First assignee of lease entering into direct covenant with landlord – Landlord licensing second assignment on terms discharging first assignee from liability – Whether original tenant discharged from liability for defaulting second assignee – Original tenant held liable

In 1980 the plaintiff landlord granted a 25-year lease of commercial premises in East Grinstead to the defendant (Tantofex) at a reviewable rent. In November 1982 Tantofex assigned the lease to the third party (Alpha) which, as required by the landlord’s licence (the first licence), gave a direct covenant to the landlord to observe the terms of the lease. On 18 November 1985 Alpha assigned the lease to Lambda Business Services pursuant to a licence (the second licence) under which the landlord released Alpha, as from that date, from the covenants given in the first licence. In August 1998, by which time the annual rent had risen from £7,000 to £16,000, the landlord issued a writ against Tantofex as original tenant for £34,326 arrears of rent and other sums falling due between June 1996 and December 1997, plus interest amounting to £7,271. Relying on passages in the judgment of Judge Paul Baker QC in Deanplan Ltd v Mahmoud [1992] 1 EGLR 79, Tantofex claimed that the second licence could not release Alpha without at the same time releasing Tantofex from its obligations under the lease. To hold otherwise, so it was maintained, would enable Tantofex, if successfully sued by the landlord, to claim an indemnity against Alpha, thus effectively depriving Alpha of the benefit of its release.

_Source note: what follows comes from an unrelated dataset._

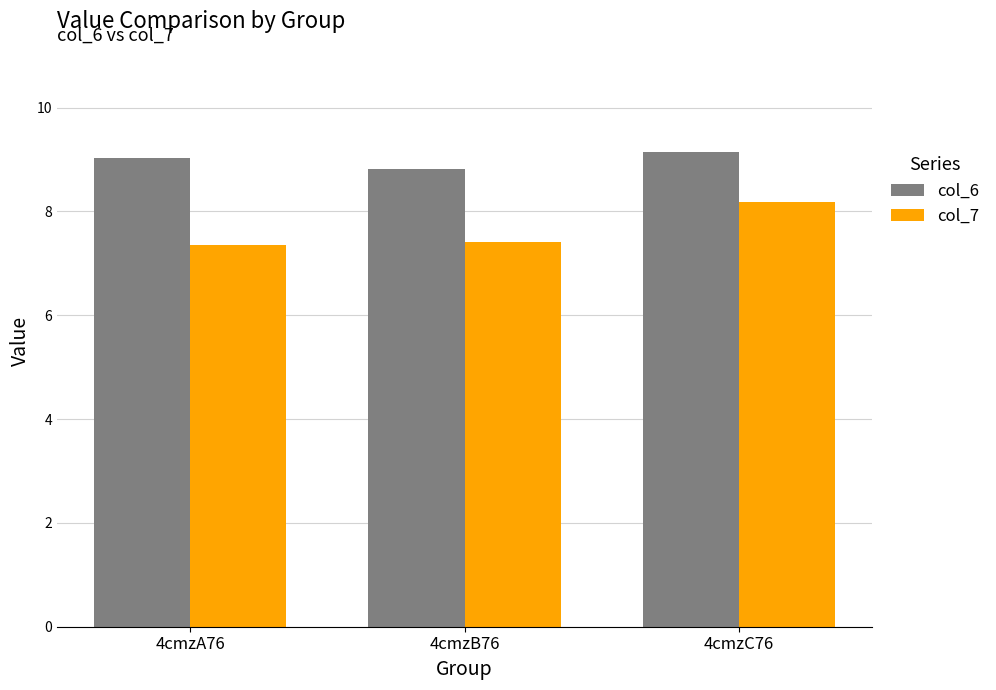

How many bars are there in total?

6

Held: Tantofex had not been released.

1. As acknowledged in Johnson v Davies [1998] 3 EGLR 72, the judgment in Deanplan (supra) now had to be read in the light of the observations of two members of the Court of Appeal in Watts v Aldington The Times 16 December 1993. These reaffirmed the rule that, unless a joint obligation had been assumed, the release of one debtor did not, in the absence of a contrary intention, release the other. It was otherwise where, as occurred on the facts of Deanplan, the terms agreed between the assignee and the landlord amounted to accord and satisfaction, in which case the original tenant could rightly claim that his contractual obligations had been performed. However, the terms of the second licence could not be so construed.

2. Logically, it would not be possible to allow the original tenant to claim the benefit of a release (not amounting to performance) without discharging later assignees.

Mark Wonnacott (instructed by Dibb Lupton Alsop) appeared for the plaintiff; Edward Cole (instructed by Donne Mileham & Haddock) appeared for the defendant and the third party.